フォワーダーの役割と仕事内容

国際物流の舞台において、フォワーダーという言葉を度々耳にします。輸出入に関わる手配等をしてくれる業者という理解が浸透しているものの、フォワーダーが実際にどのような業務を行い、どのような役割を果たしているのかよく分からないという方も少なくないのではないでしょうか?

本記事ではフォワーダーが担う役割や仕事内容を解説いたします。

フォワーダーとは

そもそもフォワーダーとは自ら飛行機や船などの輸送手段を持たずに荷主の依頼によって貨物の集荷から配送までを行う輸送サービスを提供する企業を指します。貨物利用運送事業者という業種に分類され、特に国際輸送を手掛ける業者がフォワーダーとされています。

対して、自ら飛行機や船を保有し、実際に貨物の輸送を行う企業をキャリアと言います。フォワーダーはこのキャリアからスペースを買い取ることで輸送手段を確保し、荷主へ輸送サービスを提供しています。自社で輸送手段を保有しない分、船・飛行機・鉄道・トラックなど様々な手段を柔軟に組み合わせ最適な輸送方法を構築できる点がフォワーダーの特徴です。
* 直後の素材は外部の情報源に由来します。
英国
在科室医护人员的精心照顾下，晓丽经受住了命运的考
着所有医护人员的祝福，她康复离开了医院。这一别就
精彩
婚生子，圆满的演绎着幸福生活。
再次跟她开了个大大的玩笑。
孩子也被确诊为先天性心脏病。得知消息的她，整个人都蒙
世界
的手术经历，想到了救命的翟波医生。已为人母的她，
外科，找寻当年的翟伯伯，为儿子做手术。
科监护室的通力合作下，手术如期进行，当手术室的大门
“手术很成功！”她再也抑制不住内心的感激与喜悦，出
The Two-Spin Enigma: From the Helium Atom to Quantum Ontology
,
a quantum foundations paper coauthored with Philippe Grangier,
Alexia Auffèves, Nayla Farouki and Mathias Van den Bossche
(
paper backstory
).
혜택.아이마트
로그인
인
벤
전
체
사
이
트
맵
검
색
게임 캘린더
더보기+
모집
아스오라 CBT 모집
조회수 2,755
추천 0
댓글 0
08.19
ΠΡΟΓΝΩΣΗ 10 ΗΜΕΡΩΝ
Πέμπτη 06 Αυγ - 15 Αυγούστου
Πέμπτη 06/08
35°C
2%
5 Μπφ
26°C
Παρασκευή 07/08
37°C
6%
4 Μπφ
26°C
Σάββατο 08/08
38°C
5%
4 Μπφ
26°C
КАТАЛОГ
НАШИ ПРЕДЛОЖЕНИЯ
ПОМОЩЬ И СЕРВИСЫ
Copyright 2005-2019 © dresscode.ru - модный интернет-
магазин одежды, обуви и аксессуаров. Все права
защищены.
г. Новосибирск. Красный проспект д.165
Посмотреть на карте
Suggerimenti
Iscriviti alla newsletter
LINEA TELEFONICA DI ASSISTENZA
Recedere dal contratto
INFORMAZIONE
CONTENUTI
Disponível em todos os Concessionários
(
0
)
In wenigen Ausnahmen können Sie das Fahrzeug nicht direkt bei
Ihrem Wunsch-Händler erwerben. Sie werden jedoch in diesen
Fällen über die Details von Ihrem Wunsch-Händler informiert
なお、航空輸送を得意とする業者をエア・フレイト・フォワーダー、海上輸送を得意とする業者をNVOCC(Non-Vessel Operating Common Carrier)と呼ぶなどフォワーダーの中でも分類があります。

フォワーダーの役割

フォワーダーは輸出入の代行を専門的に行い、 貨物を委託した顧客の代理人として、 輸出入先の貨物を指定場所に引渡すまでの集貨、入出庫、運送、保管、配達、船積、保険など、一連の業務を一貫して担います。様々な貨物輸送に関する知見および大量の輸送スペースを仕入れることによる価格競争力を有しており、貨物を最適な方法かつ低コストで輸送できることがフォワーダーが選ばれる理由です。

フォワーダーの仕事内容

前述の通り、フォワーダーは貨物の集荷から輸送、荷下ろし、書類作成、保険手続き、通関業務、梱包など指定場所に引渡すまで一連の業務を担います。具体的な仕事内容は下記のようなものが挙げられます。

荷主との調整

営業担当者およびCS(カスタマーサービス)職が荷主からヒアリングを行い、仕向け地や配送希望日時、予算などの要望や諸条件の確認を行います。

輸送手段・方法の策定

ヒアリング内容をもとに荷主の要望に沿う輸送手段(船、飛行機、鉄道など)やルートの策定を行います。

輸送スペースの交渉および確保

荷主の希望する納期および策定した輸送手段・ルートに沿って輸送を行うためにキャリアと運賃等を交渉し、輸送スペースを確保します。

関連書類の作成

モノを輸出入する際はインボイスやパッキングリスト、原産地証明書など多くの書類が必要となります。これらの書類は英語で作成することを基本としており、また少しのミスで貨物が運べなくなる可能性もあるため、複雑で専門性を必要とする業務のためフォワーダー側で作成を行うことも多いです。

通関業務

輸出時は荷主企業がその顧客との契約で定めた梱包方法、数量・重量などに沿った貨物が準備できた後、関連書類(輸出請求書、貿易契約、輸送書類など)と合わせて税関へ申請を行います。

輸入時はキャリアから貨物到着案内(アライバルノーティス)が届いたら、商品にかかる関税・税金を支払い、必要書類と合わせて申請を行います。税関当局が貨物の検査や調査を実施する場合もあり、立ち会い手配を行うこともあります。

トラブル対応

天候や戦争、港でのストライキ、船や飛行機の遅延など国際物流の舞台では様々な理由で計画通りに輸送が遂行できないことが度々発生します。そうした際に代替の輸送方法を模索してり、解決に向けた手続きなどを行うこともフォワーダーの重要な仕事内容です。